Abstract

We read with interest the article entitled “Volumetric thin-section CT: evaluation of pulmonary interlobar fissures” by Guan et al. (1) in the November-December 2015 issue of Diagnostic and Interventional Radiology. The authors gave detailed information about interlobar fissures, their incompleteness, relationship to vascular structures, CT appearance, and defect location. The interlobar fissures and their variations are important for identifying pulmonary lesion locations, evaluating disease progression, and selecting appropriate surgical or interventional approaches. Therefore, it is important to know any detail about fissural anatomy and its variations. All horizontal (minor) interlobar fissures have been described as having one dome in the literature (2, 3). We would like to contribute by noting that they may also have a double dome.
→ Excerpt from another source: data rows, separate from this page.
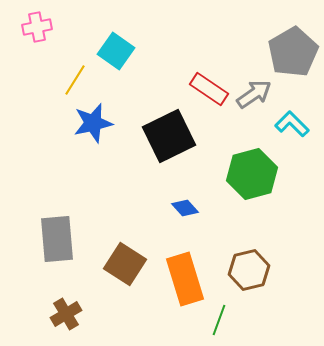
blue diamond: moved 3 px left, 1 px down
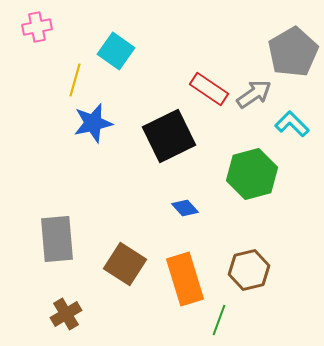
yellow line: rotated 16 degrees counterclockwise
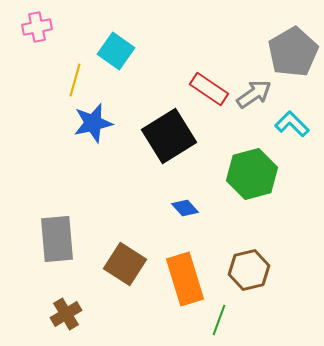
black square: rotated 6 degrees counterclockwise
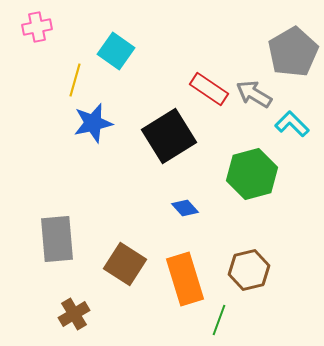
gray arrow: rotated 114 degrees counterclockwise
brown cross: moved 8 px right
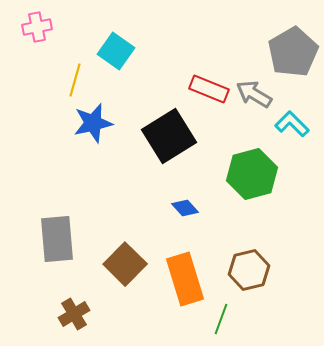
red rectangle: rotated 12 degrees counterclockwise
brown square: rotated 12 degrees clockwise
green line: moved 2 px right, 1 px up
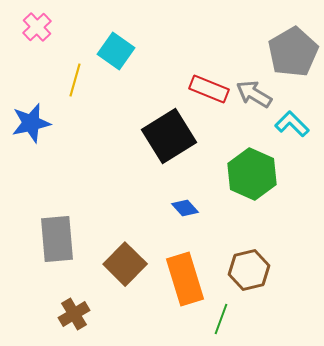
pink cross: rotated 32 degrees counterclockwise
blue star: moved 62 px left
green hexagon: rotated 21 degrees counterclockwise
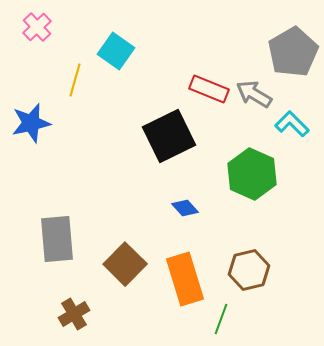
black square: rotated 6 degrees clockwise
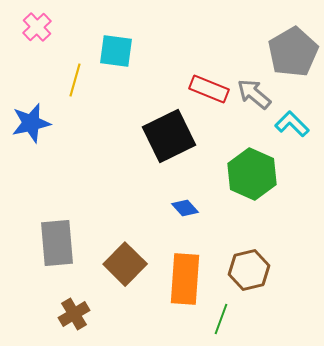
cyan square: rotated 27 degrees counterclockwise
gray arrow: rotated 9 degrees clockwise
gray rectangle: moved 4 px down
orange rectangle: rotated 21 degrees clockwise
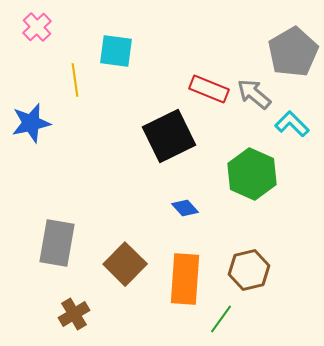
yellow line: rotated 24 degrees counterclockwise
gray rectangle: rotated 15 degrees clockwise
green line: rotated 16 degrees clockwise
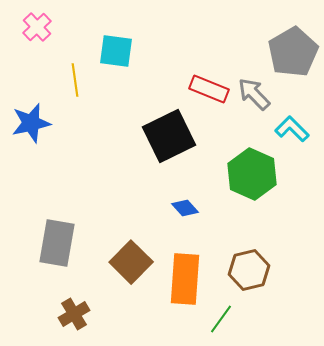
gray arrow: rotated 6 degrees clockwise
cyan L-shape: moved 5 px down
brown square: moved 6 px right, 2 px up
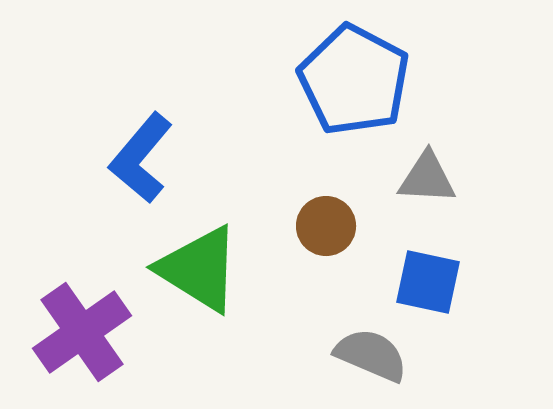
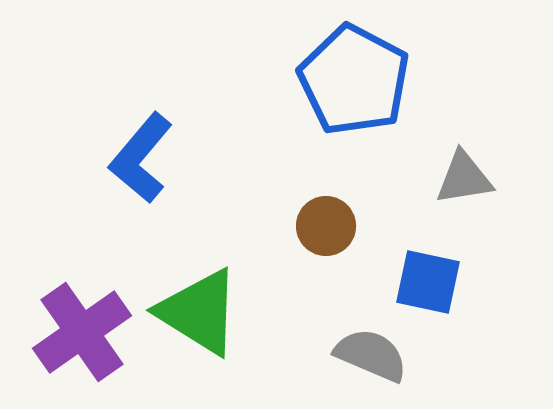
gray triangle: moved 37 px right; rotated 12 degrees counterclockwise
green triangle: moved 43 px down
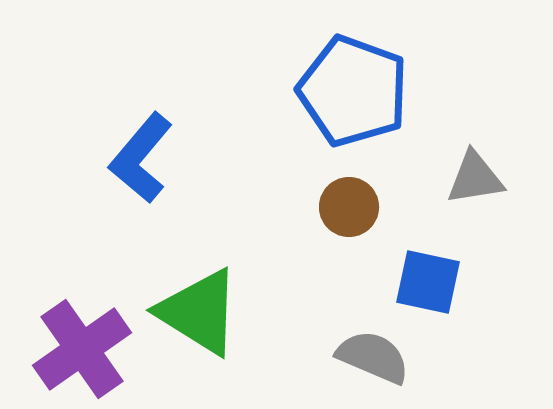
blue pentagon: moved 1 px left, 11 px down; rotated 8 degrees counterclockwise
gray triangle: moved 11 px right
brown circle: moved 23 px right, 19 px up
purple cross: moved 17 px down
gray semicircle: moved 2 px right, 2 px down
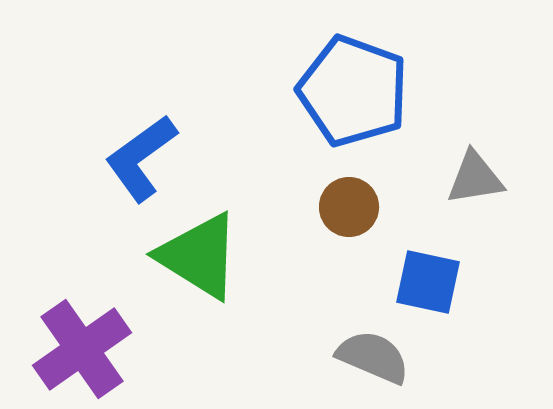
blue L-shape: rotated 14 degrees clockwise
green triangle: moved 56 px up
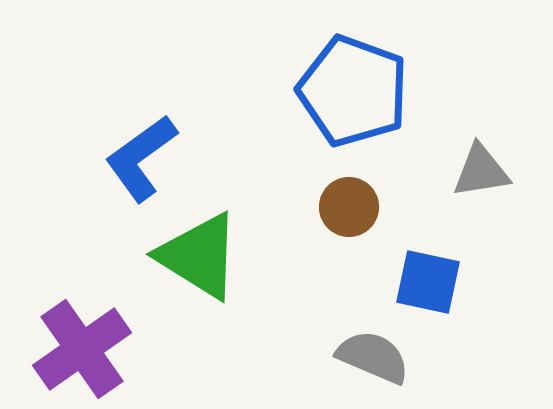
gray triangle: moved 6 px right, 7 px up
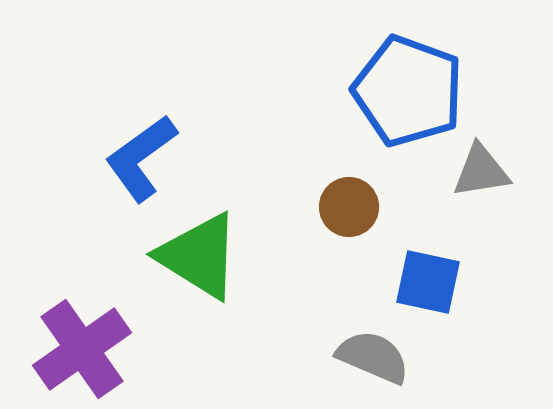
blue pentagon: moved 55 px right
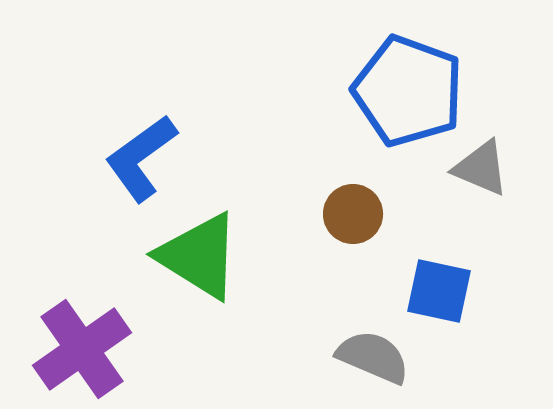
gray triangle: moved 3 px up; rotated 32 degrees clockwise
brown circle: moved 4 px right, 7 px down
blue square: moved 11 px right, 9 px down
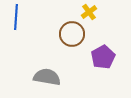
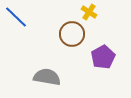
yellow cross: rotated 21 degrees counterclockwise
blue line: rotated 50 degrees counterclockwise
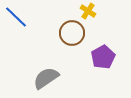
yellow cross: moved 1 px left, 1 px up
brown circle: moved 1 px up
gray semicircle: moved 1 px left, 1 px down; rotated 44 degrees counterclockwise
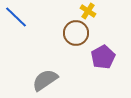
brown circle: moved 4 px right
gray semicircle: moved 1 px left, 2 px down
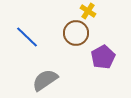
blue line: moved 11 px right, 20 px down
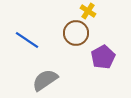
blue line: moved 3 px down; rotated 10 degrees counterclockwise
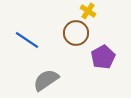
gray semicircle: moved 1 px right
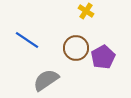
yellow cross: moved 2 px left
brown circle: moved 15 px down
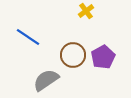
yellow cross: rotated 21 degrees clockwise
blue line: moved 1 px right, 3 px up
brown circle: moved 3 px left, 7 px down
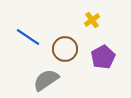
yellow cross: moved 6 px right, 9 px down
brown circle: moved 8 px left, 6 px up
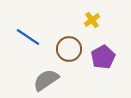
brown circle: moved 4 px right
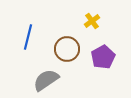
yellow cross: moved 1 px down
blue line: rotated 70 degrees clockwise
brown circle: moved 2 px left
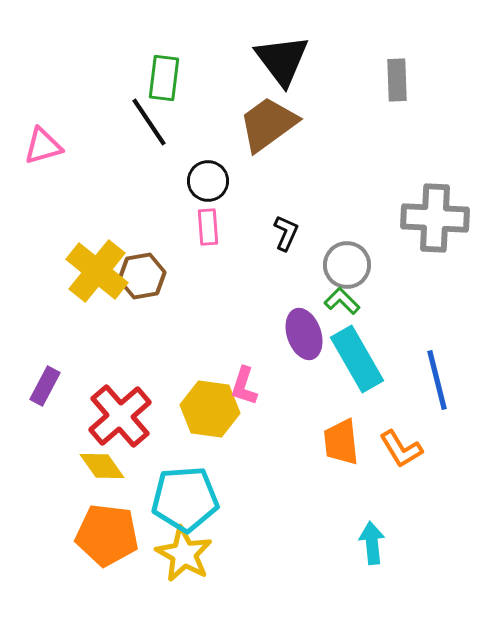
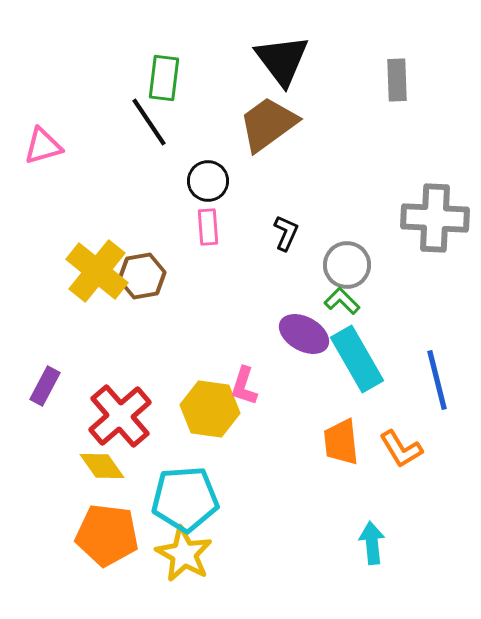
purple ellipse: rotated 42 degrees counterclockwise
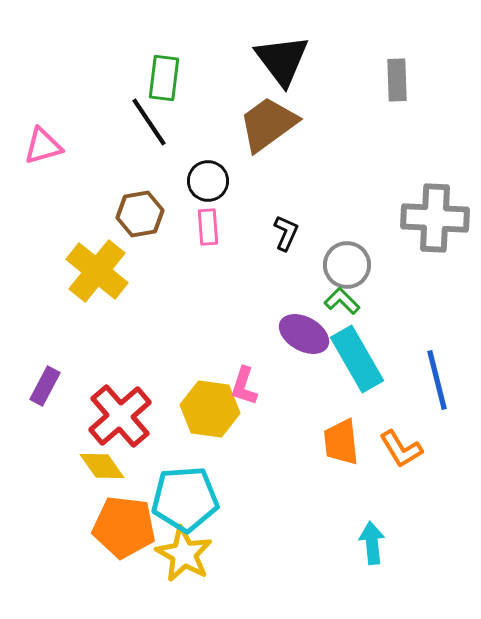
brown hexagon: moved 2 px left, 62 px up
orange pentagon: moved 17 px right, 8 px up
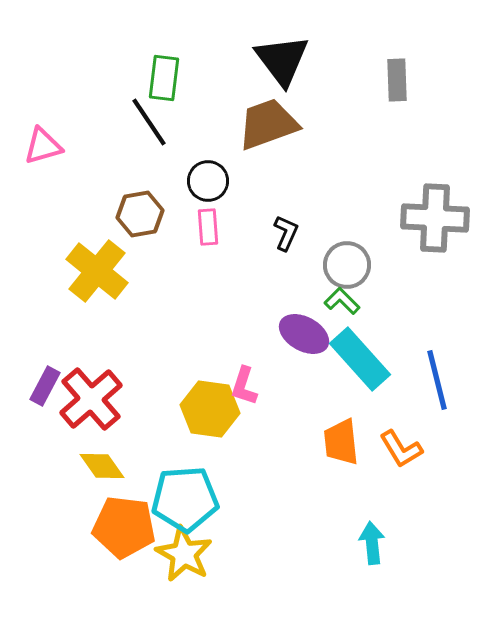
brown trapezoid: rotated 16 degrees clockwise
cyan rectangle: moved 3 px right; rotated 12 degrees counterclockwise
red cross: moved 29 px left, 17 px up
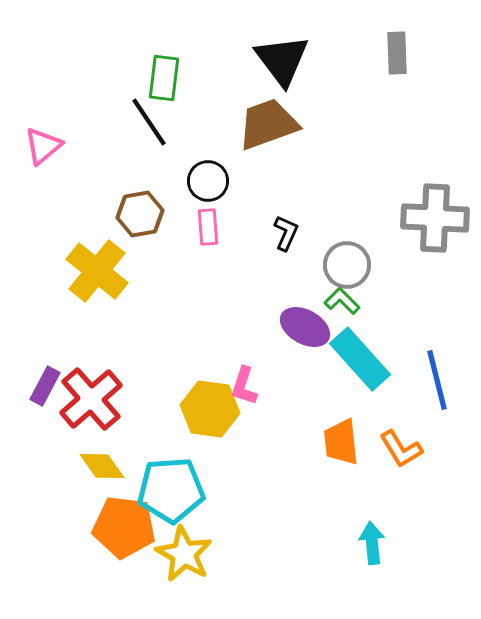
gray rectangle: moved 27 px up
pink triangle: rotated 24 degrees counterclockwise
purple ellipse: moved 1 px right, 7 px up
cyan pentagon: moved 14 px left, 9 px up
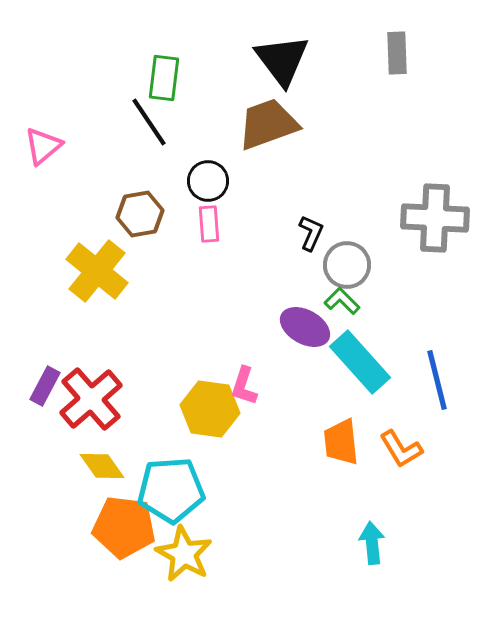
pink rectangle: moved 1 px right, 3 px up
black L-shape: moved 25 px right
cyan rectangle: moved 3 px down
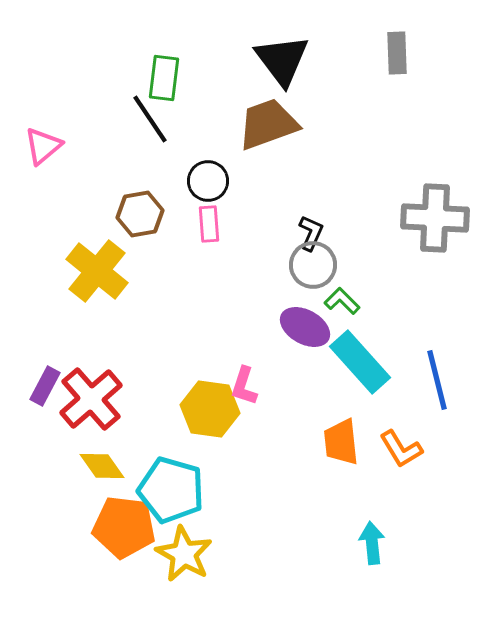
black line: moved 1 px right, 3 px up
gray circle: moved 34 px left
cyan pentagon: rotated 20 degrees clockwise
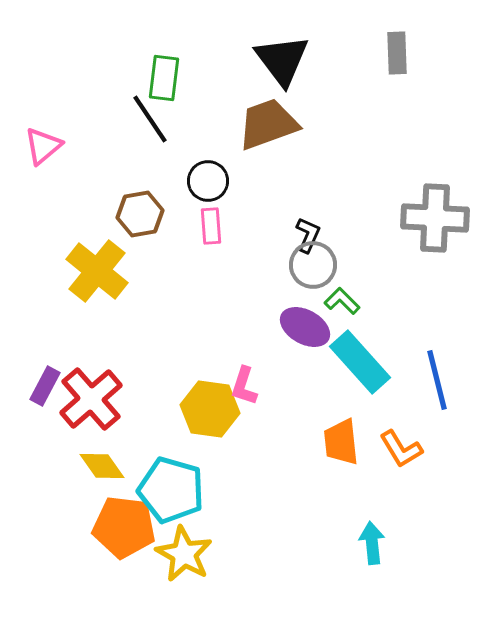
pink rectangle: moved 2 px right, 2 px down
black L-shape: moved 3 px left, 2 px down
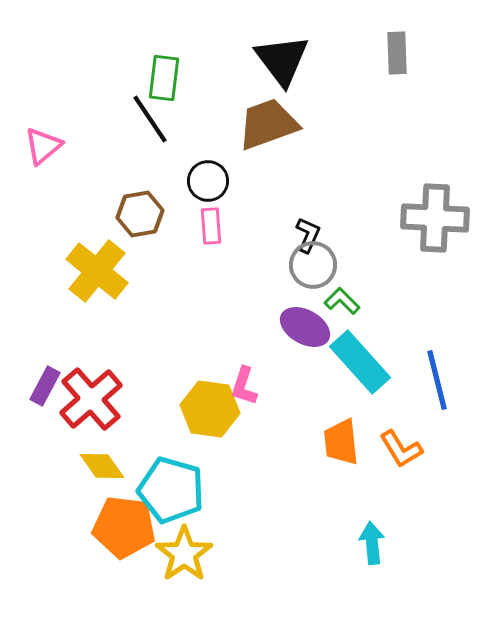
yellow star: rotated 8 degrees clockwise
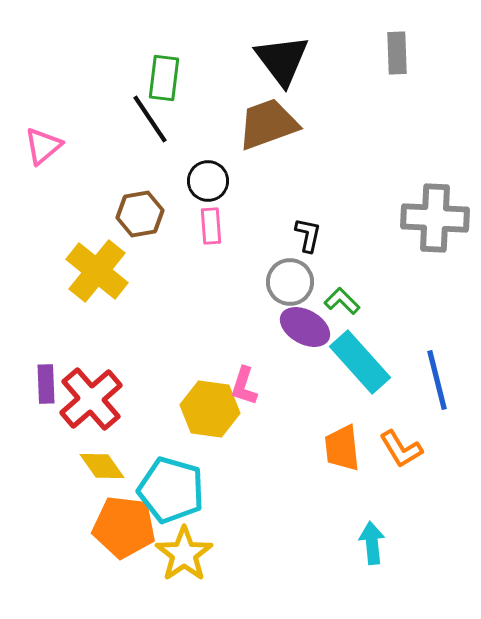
black L-shape: rotated 12 degrees counterclockwise
gray circle: moved 23 px left, 17 px down
purple rectangle: moved 1 px right, 2 px up; rotated 30 degrees counterclockwise
orange trapezoid: moved 1 px right, 6 px down
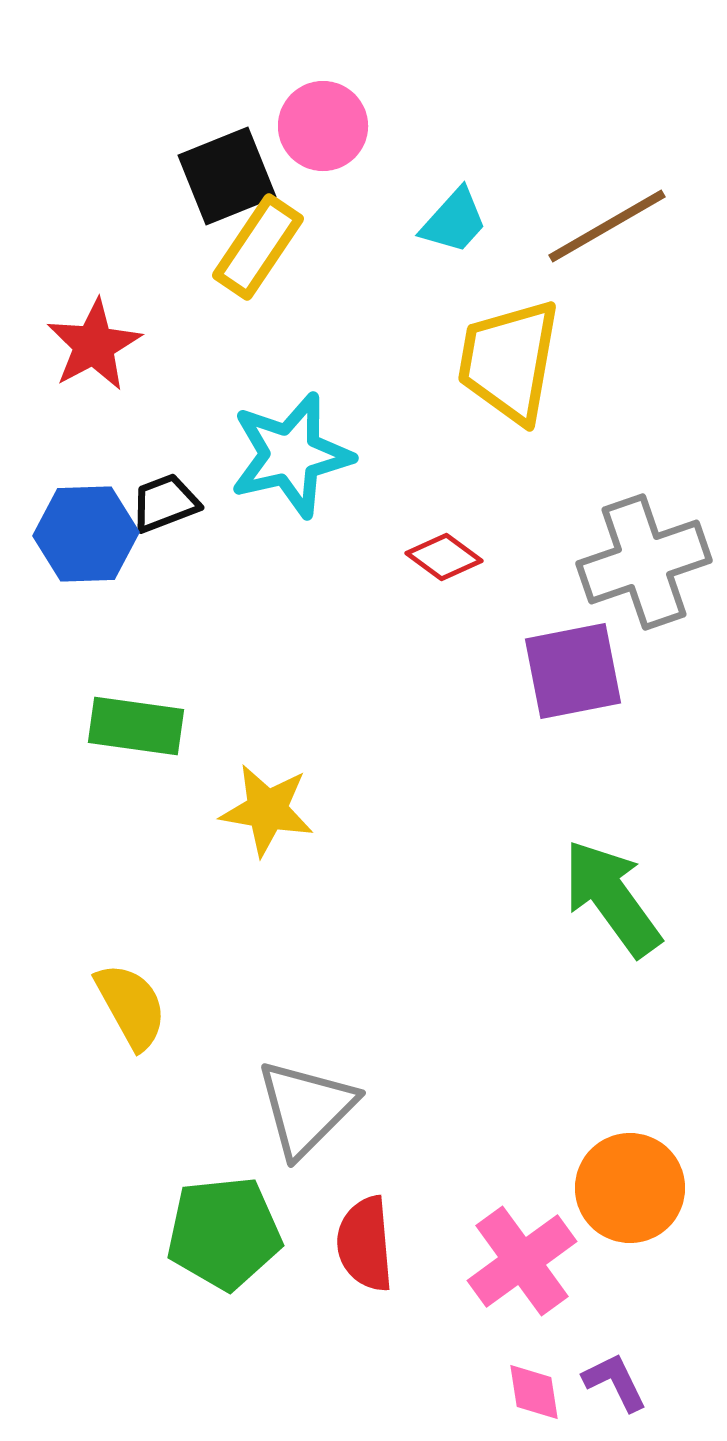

During the last five-year period, out of approximately 35 000 thorax CT scans, we came across five patients with double-domed horizontal fissure (Figs. 1, ​,2).2). Those patients did not have any abnormality that might change fissural anatomy like atelectasis or fibrosis. Although double-domed horizontal fissure is a very rare entity, it is important to keep it in mind to avoid misinterpretation. Figure 1 A 35-year-old male patient. Axial CT image, 1 mm slice thickness, shows double-domed horizontal fissure (empty arrows, anterior dome; solid arrows, posterior dome; curved arrows, oblique fissure). Figure 2. a, b A 74-year-old male patient. Axial CT image 1 mm slice thickness (a) and sagittal oblique 2 mm reformatted CT image (b) show double-domed horizontal fissure (empty arrows, anterior dome; solid arrows, posterior dome; curved arrows, oblique fissure).